## DATA IN THIS EXERCISE:
++++++++

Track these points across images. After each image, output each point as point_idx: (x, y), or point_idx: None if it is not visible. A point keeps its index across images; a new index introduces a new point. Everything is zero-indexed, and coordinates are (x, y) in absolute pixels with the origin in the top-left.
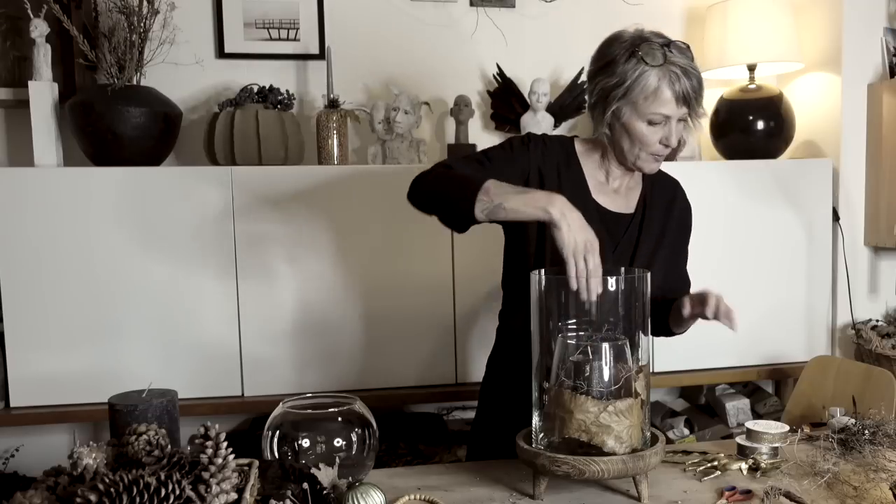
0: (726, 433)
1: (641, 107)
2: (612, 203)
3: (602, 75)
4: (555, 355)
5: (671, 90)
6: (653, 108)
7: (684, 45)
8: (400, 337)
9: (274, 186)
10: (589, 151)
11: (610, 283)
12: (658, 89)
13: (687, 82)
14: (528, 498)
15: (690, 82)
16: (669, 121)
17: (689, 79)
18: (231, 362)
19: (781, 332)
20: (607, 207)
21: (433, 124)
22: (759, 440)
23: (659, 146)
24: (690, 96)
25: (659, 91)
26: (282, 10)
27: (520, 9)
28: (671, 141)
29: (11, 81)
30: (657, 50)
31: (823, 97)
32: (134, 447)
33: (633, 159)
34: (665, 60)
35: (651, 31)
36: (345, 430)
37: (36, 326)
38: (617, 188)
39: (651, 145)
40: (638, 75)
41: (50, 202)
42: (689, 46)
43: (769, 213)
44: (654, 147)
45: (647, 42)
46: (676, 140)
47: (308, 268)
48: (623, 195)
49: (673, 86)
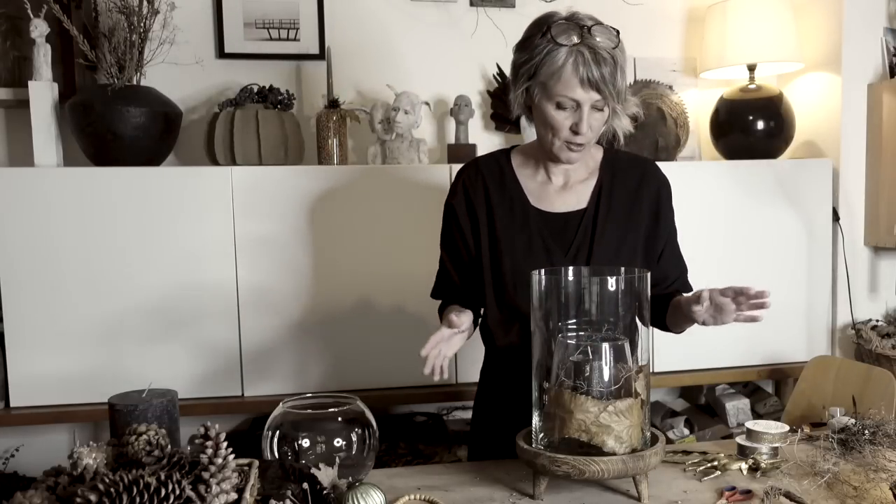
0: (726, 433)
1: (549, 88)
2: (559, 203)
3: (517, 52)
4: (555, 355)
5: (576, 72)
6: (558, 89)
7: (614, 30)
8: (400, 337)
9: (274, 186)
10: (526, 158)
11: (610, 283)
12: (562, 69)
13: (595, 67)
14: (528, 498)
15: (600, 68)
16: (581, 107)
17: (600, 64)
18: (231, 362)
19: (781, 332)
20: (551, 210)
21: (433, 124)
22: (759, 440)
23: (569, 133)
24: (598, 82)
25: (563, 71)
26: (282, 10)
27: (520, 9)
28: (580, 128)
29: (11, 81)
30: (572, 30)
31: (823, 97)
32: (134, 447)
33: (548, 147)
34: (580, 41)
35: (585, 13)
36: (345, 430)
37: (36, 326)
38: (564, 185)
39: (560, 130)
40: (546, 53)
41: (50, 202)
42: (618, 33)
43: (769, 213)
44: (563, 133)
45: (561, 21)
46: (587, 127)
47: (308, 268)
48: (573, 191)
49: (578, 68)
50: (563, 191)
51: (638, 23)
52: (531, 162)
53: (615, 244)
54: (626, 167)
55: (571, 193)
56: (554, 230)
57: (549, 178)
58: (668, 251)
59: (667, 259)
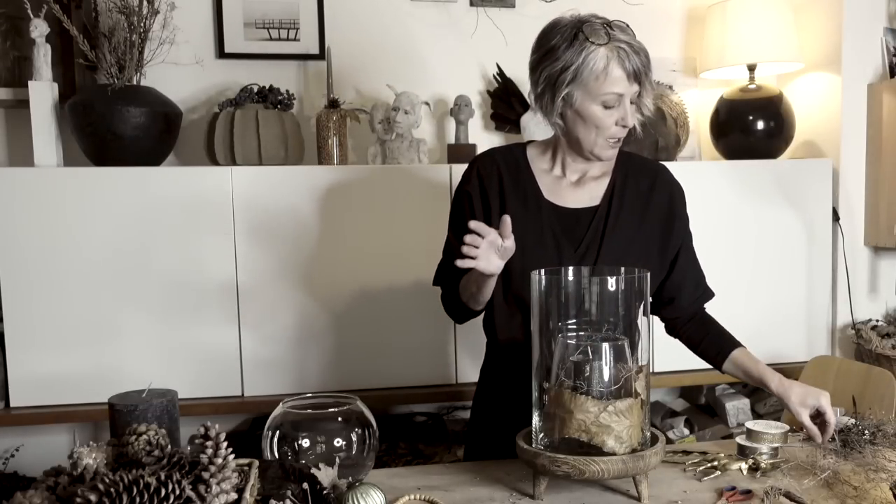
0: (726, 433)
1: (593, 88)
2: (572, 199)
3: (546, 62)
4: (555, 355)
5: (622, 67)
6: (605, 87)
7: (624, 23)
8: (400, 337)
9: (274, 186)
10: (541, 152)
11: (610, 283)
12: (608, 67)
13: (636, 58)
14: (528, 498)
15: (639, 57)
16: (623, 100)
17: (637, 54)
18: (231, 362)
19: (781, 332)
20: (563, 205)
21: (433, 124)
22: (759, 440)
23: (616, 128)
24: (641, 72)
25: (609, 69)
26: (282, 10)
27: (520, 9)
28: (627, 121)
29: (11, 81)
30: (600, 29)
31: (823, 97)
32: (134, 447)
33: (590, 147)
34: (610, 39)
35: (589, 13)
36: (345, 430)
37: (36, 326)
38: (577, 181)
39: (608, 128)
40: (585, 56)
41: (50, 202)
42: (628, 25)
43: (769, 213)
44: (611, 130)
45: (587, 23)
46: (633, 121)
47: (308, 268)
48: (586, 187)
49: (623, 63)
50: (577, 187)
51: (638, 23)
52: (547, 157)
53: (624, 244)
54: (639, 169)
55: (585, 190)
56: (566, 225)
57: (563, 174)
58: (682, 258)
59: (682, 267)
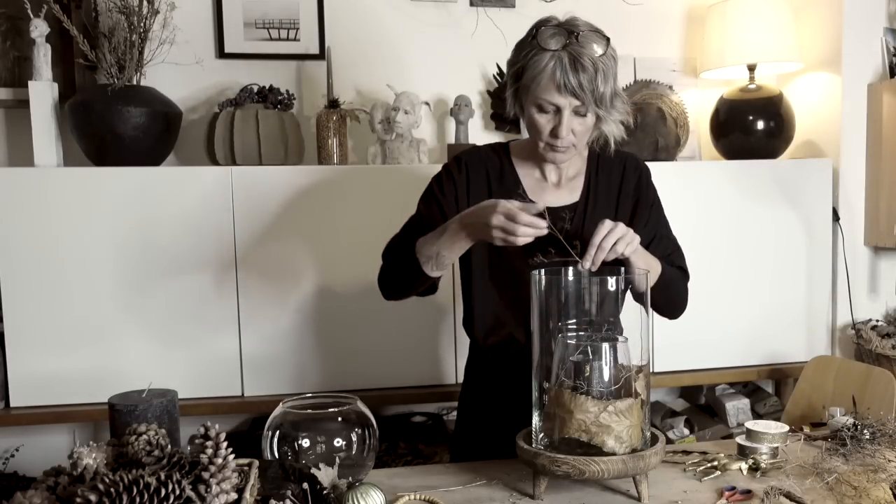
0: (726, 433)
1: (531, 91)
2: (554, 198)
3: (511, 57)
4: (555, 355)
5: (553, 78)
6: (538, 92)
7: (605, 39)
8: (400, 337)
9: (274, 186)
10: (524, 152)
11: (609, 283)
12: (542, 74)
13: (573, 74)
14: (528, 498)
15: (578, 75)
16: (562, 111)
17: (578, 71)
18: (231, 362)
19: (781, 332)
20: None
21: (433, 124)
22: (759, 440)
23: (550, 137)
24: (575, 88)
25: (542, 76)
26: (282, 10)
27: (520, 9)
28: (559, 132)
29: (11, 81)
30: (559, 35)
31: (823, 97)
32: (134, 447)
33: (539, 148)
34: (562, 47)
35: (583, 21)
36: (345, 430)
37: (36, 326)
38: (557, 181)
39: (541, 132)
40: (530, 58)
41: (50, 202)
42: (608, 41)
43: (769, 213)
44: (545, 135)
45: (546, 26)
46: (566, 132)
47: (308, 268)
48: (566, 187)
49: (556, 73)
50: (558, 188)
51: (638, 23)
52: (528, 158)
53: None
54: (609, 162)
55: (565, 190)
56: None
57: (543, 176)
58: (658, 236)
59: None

++++++++

## YOUR TASK:
Without the pictures, reproduce every entry exactly as written.

## ANSWER TO THIS PROBLEM:
Track these points across images. After each image, output each point as point_idx: (x, y), or point_idx: None if it is not visible. A point keeps its index across images; a new index introduces a new point. Everything is zero-indexed, and coordinates are (x, y) in absolute pixels with the origin in the top-left.
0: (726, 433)
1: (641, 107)
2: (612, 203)
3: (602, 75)
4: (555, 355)
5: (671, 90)
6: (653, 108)
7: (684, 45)
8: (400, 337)
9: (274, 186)
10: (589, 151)
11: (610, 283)
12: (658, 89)
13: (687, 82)
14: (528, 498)
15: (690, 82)
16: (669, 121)
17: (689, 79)
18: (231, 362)
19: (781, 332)
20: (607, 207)
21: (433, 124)
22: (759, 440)
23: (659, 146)
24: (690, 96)
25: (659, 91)
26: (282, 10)
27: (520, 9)
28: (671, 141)
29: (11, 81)
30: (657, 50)
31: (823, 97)
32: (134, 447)
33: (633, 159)
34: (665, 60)
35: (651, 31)
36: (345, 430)
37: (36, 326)
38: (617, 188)
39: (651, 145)
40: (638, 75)
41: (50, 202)
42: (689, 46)
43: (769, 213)
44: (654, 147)
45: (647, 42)
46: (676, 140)
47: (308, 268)
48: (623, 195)
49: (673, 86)
0: (726, 433)
1: (549, 88)
2: (559, 203)
3: (517, 52)
4: (555, 355)
5: (576, 72)
6: (558, 89)
7: (614, 30)
8: (400, 337)
9: (274, 186)
10: (526, 158)
11: (610, 283)
12: (562, 69)
13: (595, 67)
14: (528, 498)
15: (600, 68)
16: (581, 107)
17: (600, 64)
18: (231, 362)
19: (781, 332)
20: (551, 210)
21: (433, 124)
22: (759, 440)
23: (569, 133)
24: (598, 82)
25: (563, 71)
26: (282, 10)
27: (520, 9)
28: (580, 128)
29: (11, 81)
30: (572, 30)
31: (823, 97)
32: (134, 447)
33: (548, 147)
34: (580, 41)
35: (585, 13)
36: (345, 430)
37: (36, 326)
38: (564, 185)
39: (560, 130)
40: (546, 53)
41: (50, 202)
42: (618, 33)
43: (769, 213)
44: (563, 133)
45: (561, 21)
46: (587, 127)
47: (308, 268)
48: (573, 191)
49: (578, 68)
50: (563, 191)
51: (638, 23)
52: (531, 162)
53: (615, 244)
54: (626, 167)
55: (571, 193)
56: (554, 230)
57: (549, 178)
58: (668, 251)
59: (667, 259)
0: (726, 433)
1: (593, 88)
2: (572, 199)
3: (546, 62)
4: (555, 355)
5: (622, 67)
6: (605, 87)
7: (624, 23)
8: (400, 337)
9: (274, 186)
10: (541, 152)
11: (610, 283)
12: (608, 67)
13: (636, 58)
14: (528, 498)
15: (639, 57)
16: (623, 100)
17: (637, 54)
18: (231, 362)
19: (781, 332)
20: (563, 205)
21: (433, 124)
22: (759, 440)
23: (616, 128)
24: (641, 72)
25: (609, 69)
26: (282, 10)
27: (520, 9)
28: (627, 121)
29: (11, 81)
30: (600, 29)
31: (823, 97)
32: (134, 447)
33: (590, 147)
34: (610, 39)
35: (589, 13)
36: (345, 430)
37: (36, 326)
38: (577, 181)
39: (608, 128)
40: (585, 56)
41: (50, 202)
42: (628, 25)
43: (769, 213)
44: (611, 130)
45: (587, 23)
46: (633, 121)
47: (308, 268)
48: (586, 187)
49: (623, 63)
50: (577, 187)
51: (638, 23)
52: (547, 157)
53: (624, 244)
54: (639, 169)
55: (585, 190)
56: (566, 225)
57: (563, 174)
58: (682, 258)
59: (682, 267)
0: (726, 433)
1: (531, 91)
2: (554, 198)
3: (511, 57)
4: (555, 355)
5: (553, 78)
6: (538, 92)
7: (605, 39)
8: (400, 337)
9: (274, 186)
10: (524, 152)
11: (609, 283)
12: (542, 74)
13: (573, 74)
14: (528, 498)
15: (578, 75)
16: (562, 111)
17: (578, 71)
18: (231, 362)
19: (781, 332)
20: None
21: (433, 124)
22: (759, 440)
23: (550, 137)
24: (575, 88)
25: (542, 76)
26: (282, 10)
27: (520, 9)
28: (559, 132)
29: (11, 81)
30: (559, 35)
31: (823, 97)
32: (134, 447)
33: (539, 148)
34: (562, 47)
35: (583, 21)
36: (345, 430)
37: (36, 326)
38: (557, 181)
39: (541, 132)
40: (530, 58)
41: (50, 202)
42: (608, 41)
43: (769, 213)
44: (545, 135)
45: (546, 26)
46: (566, 132)
47: (308, 268)
48: (566, 187)
49: (556, 73)
50: (558, 188)
51: (638, 23)
52: (528, 158)
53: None
54: (609, 162)
55: (565, 190)
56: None
57: (543, 176)
58: (658, 236)
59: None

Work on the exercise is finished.